-------- SOURCE PASSAGE

I want to introduce you to Willow, but after that I also wanted to tell you about an experience I recently had and how it relates to why I want to write novels.

So who is Willow? Well, if you have been following my blog so far you would know that much of the discussion has been about my Muse and my IE (Internal Editor), and their ongoing conflict (and believe me it is still ongoing). And part of my problem was actually communicating with them, especially my Muse. I just was not connecting the way I wanted.

I was told that if I really wanted to talk with them I should personalize them. Give them a name. After all it is much easier to talk to someone you know than a stranger. I thought about this for a long time and tried to come up with a name for IE. But in the end I decided to just keep calling IE — “IE”. I imagined IE as being a hard nosed editor, like the type you see in the real old newsroom movies. A cigar sticking out the side of the mouth, a pot belly, with suspenders and a graveled voice. The perfect Editor. I believe it would be easier to talk to him if I picture him like I described.

Now to my Muse. I didn’t want to keep just calling my Muse — “my Muse”. It didn’t let me create a personality for my Muse. So I thought about it and ran all sorts of names through my mind. Even looked at baby name websites. Nothing came and then it came to me Willow. While most of the time I envision my Muse as a female, there are times when I might need to talk to a male Muse. So as it turns out Willow is both male and female, though more often than not it is female. Also the idea of a tree in bloom, the wispy branches draping down around me, the sunlight peaking around arrowed green leaves, gives me a warm and fuzzy feeling. Makes me comfortable and puts me in a mood to talk. Willow is someone I can talk with. So in the future, I will be talking about Willow and IE. I will keep you posted on how well this goes.

----------------

**CHECK YOUR UNDERSTANDING**
#1 Retype the blog post about Willow from "I was told that" to "like I described.".
#2 Extend the blog post about Willow by writing what comes after its last sentence.
The lines that come next are separate material, apart from the blog post about Willow.

-------- DATA EXTRACT

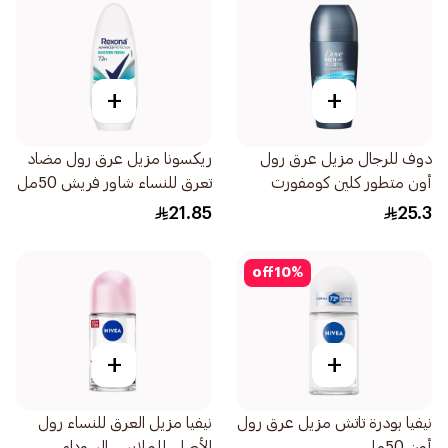
+
+
دوف للرجال مزيل عرق رول
ريكسونا مزيل عرق رول مضاد
أون متطور كلين كومفورت
تعرق للنساء شاور فريش 50مل
50مل
21.85
25.3
off
10
%
+
+
نيفيا بودرة تاتش مزيل عرق رول
نيفيا مزيل العرق للنساء رول
أون 50مل
الأصلي للملابس السوداء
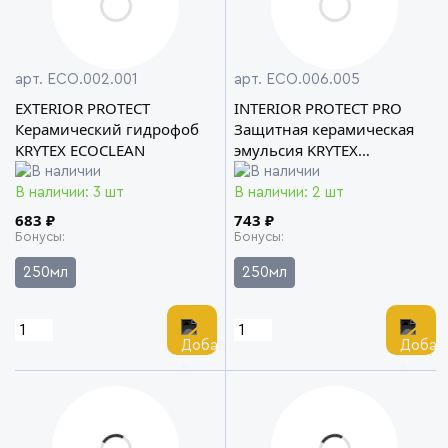
арт. ECO.002.001
арт. ECO.006.005
EXTERIOR PROTECT
INTERIOR PROTECT PRO
Керамический гидрофоб
Защитная керамическая
KRYTEX ECOCLEAN
эмульсия KRYTEX
ECOCLEAN
В наличии: 3 шт
В наличии: 2 шт
683 ₽
743 ₽
Бонусы
Бонусы
250мл
250мл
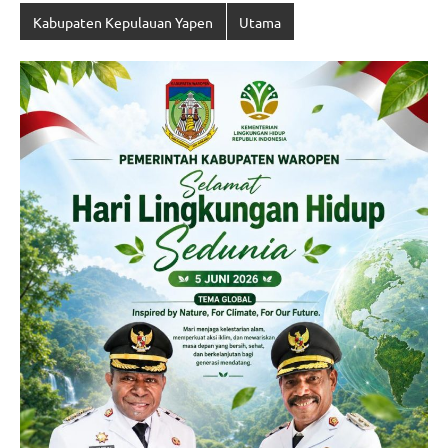
Kabupaten Kepulauan Yapen
Utama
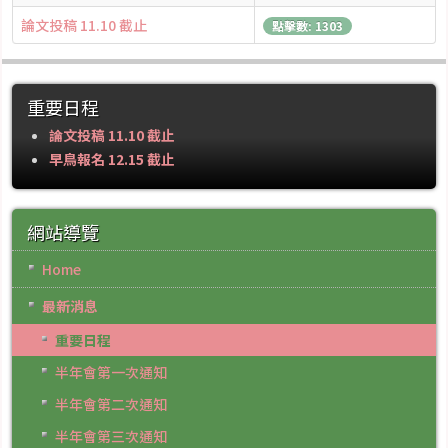
論文投稿 11.10 截止
點擊數: 1303
重要日程
論文投稿 11.10 截止
早鳥報名 12.15 截止
網站導覽
Home
最新消息
重要日程
半年會第一次通知
半年會第二次通知
半年會第三次通知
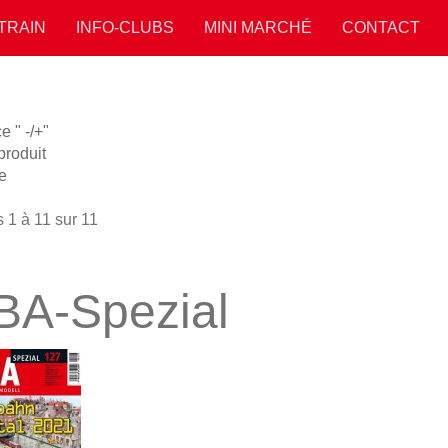
 TRAIN
INFO-CLUBS
MINI MARCHÉ
CONTACT
 " -/+"
roduit
e
 1 à 11 sur 11
BA-Spezial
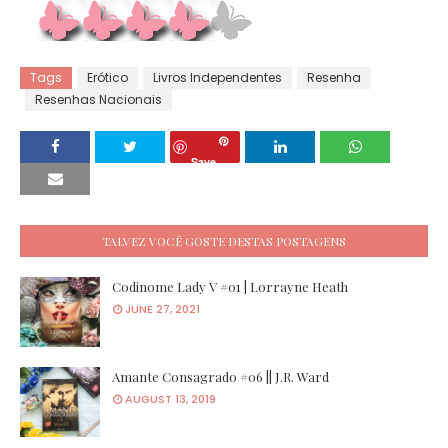
Tags
Erótico
Livros Independentes
Resenha
Resenhas Nacionais
Save
TALVEZ VOCÊ GOSTE DESTAS POSTAGENS
Codinome Lady V #01 | Lorrayne Heath
JUNE 27, 2021
Amante Consagrado #06 || J.R. Ward
AUGUST 13, 2019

----------------

**ANSWERS BELOW**
#1
I was told that if I really wanted to talk with them I should personalize them. Give them a name. After all it is much easier to talk to someone you know than a stranger. I thought about this for a long time and tried to come up with a name for IE. But in the end I decided to just keep calling IE — “IE”. I imagined IE as being a hard nosed editor, like the type you see in the real old newsroom movies. A cigar sticking out the side of the mouth, a pot belly, with suspenders and a graveled voice. The perfect Editor. I believe it would be easier to talk to him if I picture him like I described.

#2
One reason I want to be a writer: The other day I was reminded why I want to write fictional novels. I have had a hard time finding some really good books in the genre that I currently enjoy (medieval-like settings, wizards, etc.). In my search through the Kindle Store, one of my most favorite places to wander through — virtually of course, I finally find a book that looks interesting. I prefer series and epic novels. Primarily because they give me the chance to really get to know the characters, the story tends to be more robust, and the series can give me enjoyment for months to come (if not years). So I downloaded the book (I love only paying $0.99 to $2.99 per book). At first the book seemed a little light. What I mean is that the dialogue was a little weak, the characters were somewhat shallow, and there was very little detail. But I kept at it for a few chapters. After all I had spent almost $1.00 on the book. But it did not get any better. In fact, the initial couple of chapters was probably the highlight of the book. The characters were totally unbelievable — not like they were weird creatures or anything. For instance the main character, a princess, is evidently spoiled (but no explanation as to why) and the description of her attitude was almost embarrassing. “She stomped her foot and acted like a child showing that she was immature. She pouted showing how mad she was.” Seriously, is this supposed to be character description? I gagged. It really doesn’t have a bad storyline, but it is meaningless when accompanied with such inane writing. Great writers like Robert Heinlein and C.S. Lewis are what got me interested in writing, but writers, like the person who wrote the above book, is what made me want to write. After reading something like the above I wanted to write my own version. And still do.